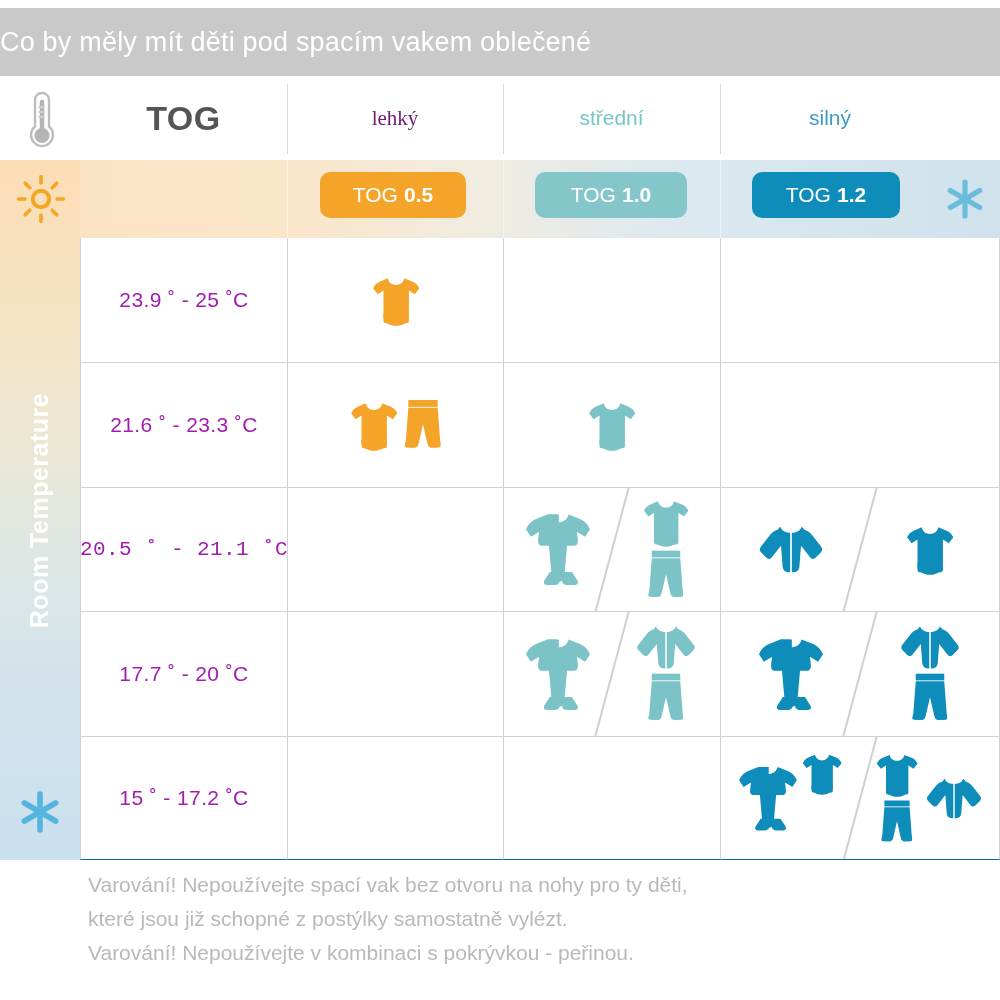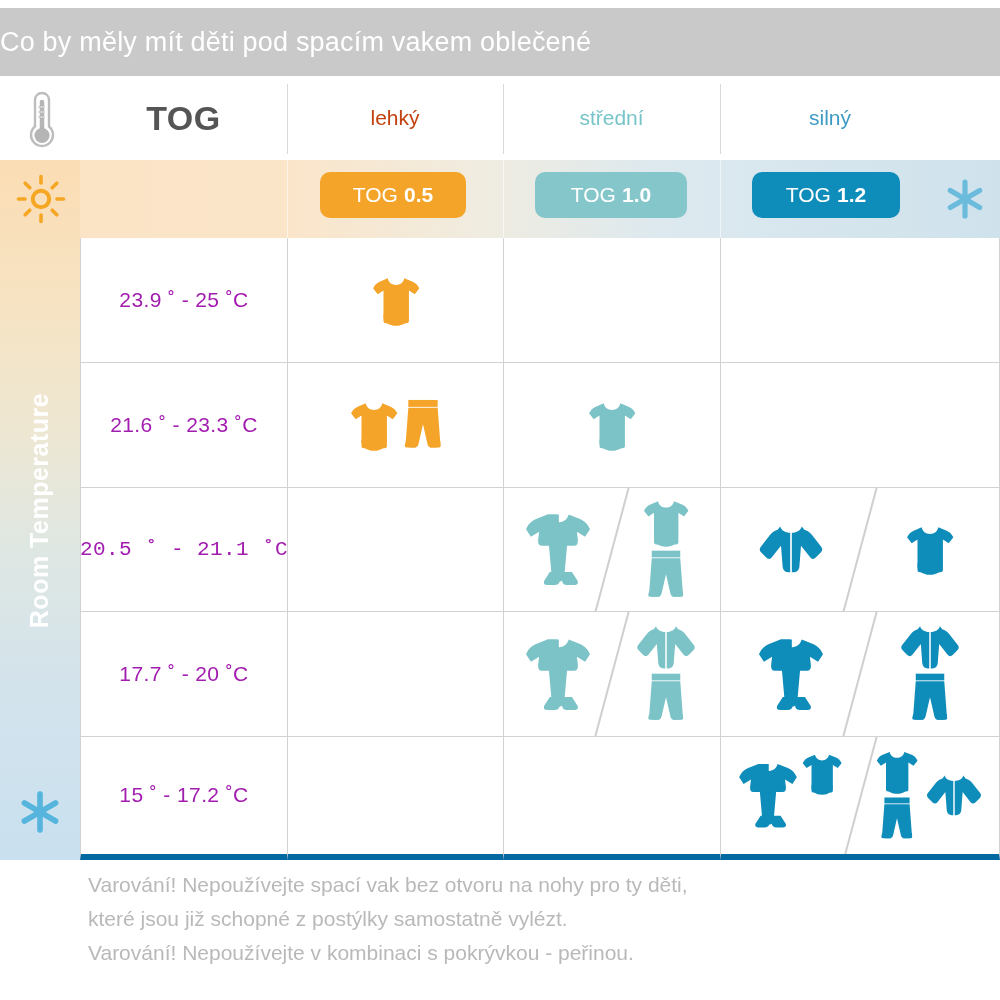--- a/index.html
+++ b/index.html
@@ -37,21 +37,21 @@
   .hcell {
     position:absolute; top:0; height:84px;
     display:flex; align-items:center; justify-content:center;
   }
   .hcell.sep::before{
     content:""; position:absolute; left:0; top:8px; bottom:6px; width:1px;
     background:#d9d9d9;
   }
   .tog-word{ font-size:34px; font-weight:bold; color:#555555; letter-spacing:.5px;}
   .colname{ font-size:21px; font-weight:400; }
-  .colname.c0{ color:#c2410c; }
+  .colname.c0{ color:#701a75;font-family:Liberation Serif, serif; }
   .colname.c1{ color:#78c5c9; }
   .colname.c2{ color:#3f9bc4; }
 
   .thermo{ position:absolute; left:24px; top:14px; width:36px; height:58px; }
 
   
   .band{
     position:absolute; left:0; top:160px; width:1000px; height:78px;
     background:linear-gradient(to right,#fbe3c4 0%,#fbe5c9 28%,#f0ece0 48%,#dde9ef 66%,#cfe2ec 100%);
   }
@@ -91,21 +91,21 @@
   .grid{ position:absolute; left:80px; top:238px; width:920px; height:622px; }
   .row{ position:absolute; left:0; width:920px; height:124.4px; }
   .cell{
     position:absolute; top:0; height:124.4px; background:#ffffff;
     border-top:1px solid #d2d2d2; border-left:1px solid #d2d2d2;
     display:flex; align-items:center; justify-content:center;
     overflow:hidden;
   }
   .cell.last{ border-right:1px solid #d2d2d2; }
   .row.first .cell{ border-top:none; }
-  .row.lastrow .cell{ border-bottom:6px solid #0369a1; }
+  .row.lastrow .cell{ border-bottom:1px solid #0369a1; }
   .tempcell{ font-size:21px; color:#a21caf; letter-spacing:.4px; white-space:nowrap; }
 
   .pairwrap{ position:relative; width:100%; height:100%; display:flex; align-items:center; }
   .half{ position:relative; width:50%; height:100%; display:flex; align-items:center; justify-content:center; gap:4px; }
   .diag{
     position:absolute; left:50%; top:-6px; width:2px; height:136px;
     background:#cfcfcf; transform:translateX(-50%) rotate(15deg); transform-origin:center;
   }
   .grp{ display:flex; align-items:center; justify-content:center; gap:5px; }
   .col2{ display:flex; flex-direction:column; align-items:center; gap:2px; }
▬▬▬
### ABOUT THIS TASK
Each line of the records is to be reproduced exactly, and each picture dropped.

### ANSWER TO THIS PROBLEM
--- a/index.html
+++ b/index.html
@@ -37,21 +37,21 @@
   .hcell {
     position:absolute; top:0; height:84px;
     display:flex; align-items:center; justify-content:center;
   }
   .hcell.sep::before{
     content:""; position:absolute; left:0; top:8px; bottom:6px; width:1px;
     background:#d9d9d9;
   }
   .tog-word{ font-size:34px; font-weight:bold; color:#555555; letter-spacing:.5px;}
   .colname{ font-size:21px; font-weight:400; }
-  .colname.c0{ color:#c2410c; }
+  .colname.c0{ color:#701a75;font-family:Liberation Serif, serif; }
   .colname.c1{ color:#78c5c9; }
   .colname.c2{ color:#3f9bc4; }
 
   .thermo{ position:absolute; left:24px; top:14px; width:36px; height:58px; }
 
   
   .band{
     position:absolute; left:0; top:160px; width:1000px; height:78px;
     background:linear-gradient(to right,#fbe3c4 0%,#fbe5c9 28%,#f0ece0 48%,#dde9ef 66%,#cfe2ec 100%);
   }
@@ -91,21 +91,21 @@
   .grid{ position:absolute; left:80px; top:238px; width:920px; height:622px; }
   .row{ position:absolute; left:0; width:920px; height:124.4px; }
   .cell{
     position:absolute; top:0; height:124.4px; background:#ffffff;
     border-top:1px solid #d2d2d2; border-left:1px solid #d2d2d2;
     display:flex; align-items:center; justify-content:center;
     overflow:hidden;
   }
   .cell.last{ border-right:1px solid #d2d2d2; }
   .row.first .cell{ border-top:none; }
-  .row.lastrow .cell{ border-bottom:6px solid #0369a1; }
+  .row.lastrow .cell{ border-bottom:1px solid #0369a1; }
   .tempcell{ font-size:21px; color:#a21caf; letter-spacing:.4px; white-space:nowrap; }
 
   .pairwrap{ position:relative; width:100%; height:100%; display:flex; align-items:center; }
   .half{ position:relative; width:50%; height:100%; display:flex; align-items:center; justify-content:center; gap:4px; }
   .diag{
     position:absolute; left:50%; top:-6px; width:2px; height:136px;
     background:#cfcfcf; transform:translateX(-50%) rotate(15deg); transform-origin:center;
   }
   .grp{ display:flex; align-items:center; justify-content:center; gap:5px; }
   .col2{ display:flex; flex-direction:column; align-items:center; gap:2px; }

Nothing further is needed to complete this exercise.